Jakarta, the city equivalent of Robert Downey Jr?
JAKARTA IMMEDIATELY AFTER the post-fasting month Idul Fitri holiday is like the rekindling of an old relationship. For one charmed week, the skies clear, the roads empty, you remember when things were good years ago, and you wish it could stay like it forever. Where today spontaneity has been killed and getting from point A to B requires planning and calculation that even Google still can’t quite figure out, it returns, at least for the one week before everyone else is back in town.
With families with children still on holiday and the majority of the workforce back in their hometowns celebrating, you see not only the past, but the potential of what Jakarta could become: liveable, breathable, a functioning city one can enjoy living in. The sky turns blue once again, and sometimes at night you can even see stars.
In the middle of the week, I was able to message a friend, sending a universal call of distress of “I need a drink!” of 30-something young professionals, and within a few hours there we were, in the same place, doing something that was unplanned, an after work catch-up by two people working in different corners of the golden triangle, an impossibility at other times of the year.
Things have certainly changed in this soon to be megapolitan. The Jakarta I arrived in was a young city on the verge of a growth spurt, where it remained for so many years that people were concerned that the spurt was not happening after all. I felt for the city a little bit then, because my own tiny growth spurt occurred when I was in fifth grade for about a month, then it sort of stopped, and no matter how many chiropractic sessions my father sent me to my spine could only stretch so far; everyone had to accept that many future 12 year olds would surpass me in height in no time. Fortunately, it looks like that was not the case for the city.
Today, Jakarta to me is a pimply teenager mess trailing at the edge of adulthood. This awkward stage where everything is disproportionate and things could either go incredibly right or incredibly wrong is painful for everyone, but it is something the city needs to go through to be liveable again. Neighborhood roads have turned into massive construction sites, and gigantic pillars have spurted out of the ground overnight to support the neverending stretches of overpasses. You feel the rush to beat the premonition of standstill traffic that is to occur in a year or two.

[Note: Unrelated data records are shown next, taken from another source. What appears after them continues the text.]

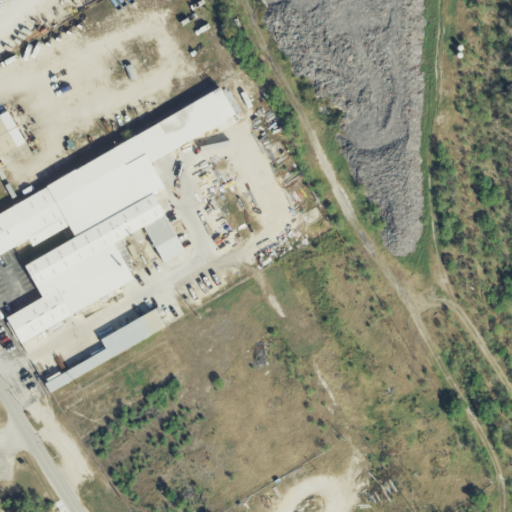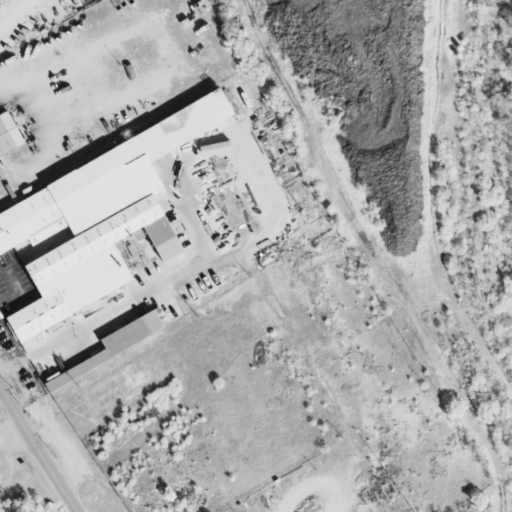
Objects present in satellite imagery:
road: (17, 11)
building: (8, 135)
building: (95, 222)
building: (115, 345)
road: (14, 439)
road: (36, 448)
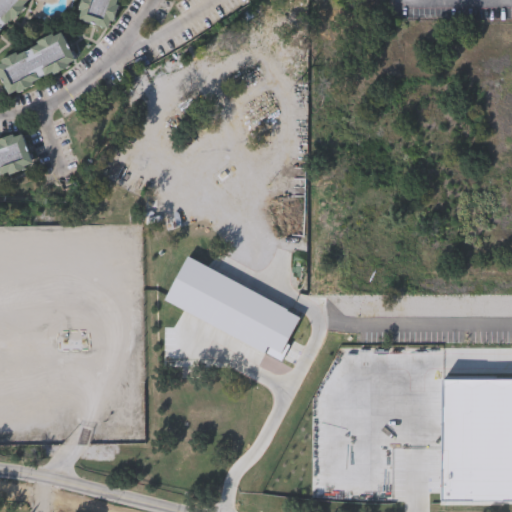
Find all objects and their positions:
road: (458, 0)
building: (10, 11)
building: (10, 11)
building: (98, 12)
building: (97, 13)
road: (161, 32)
building: (35, 60)
building: (34, 65)
road: (89, 75)
road: (49, 138)
building: (14, 159)
road: (287, 295)
road: (316, 336)
road: (240, 365)
road: (425, 400)
road: (70, 450)
road: (101, 483)
road: (45, 484)
road: (48, 500)
road: (44, 505)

I would say 99.9 percent of Jakarta’s population has a love-hate relationship with the city. An acquaintance once said that for him it can be compared to an abusive couple’s relationship, in which he is constantly tortured but always comes back for more. I like to think that it is more than that for me, because, despite of all of its shortcomings, Jakarta is a city of possibilities, a mini land of opportunity that breeds creativity and innovation, where overnight success stories can still happen and underdogs can come out on top. I still dream of being one of those with a success story and it is why I am still here.
Seeing how things are going right now, it looks obvious that the city may not grow up to be a Brad Pitt, perfectly chiselled with Ken doll proportions, with spotless sparkling white teeth and smoldering good looks. There has been too much grit and grime for that sort of unattainable perfection. There is hope, though, that it can be a future Robert Downey Jr, a little rough around the edges with some very publically broadcasted downfalls.
People were unsure the actor could get out of his rut, but he managed to stage a comeback with a bang as a dark and handsome hero, battle scars and all, with sequels and prequels and five-year mega blockbuster movie deals. I shall spontaneously drink to your comeback, Jakarta!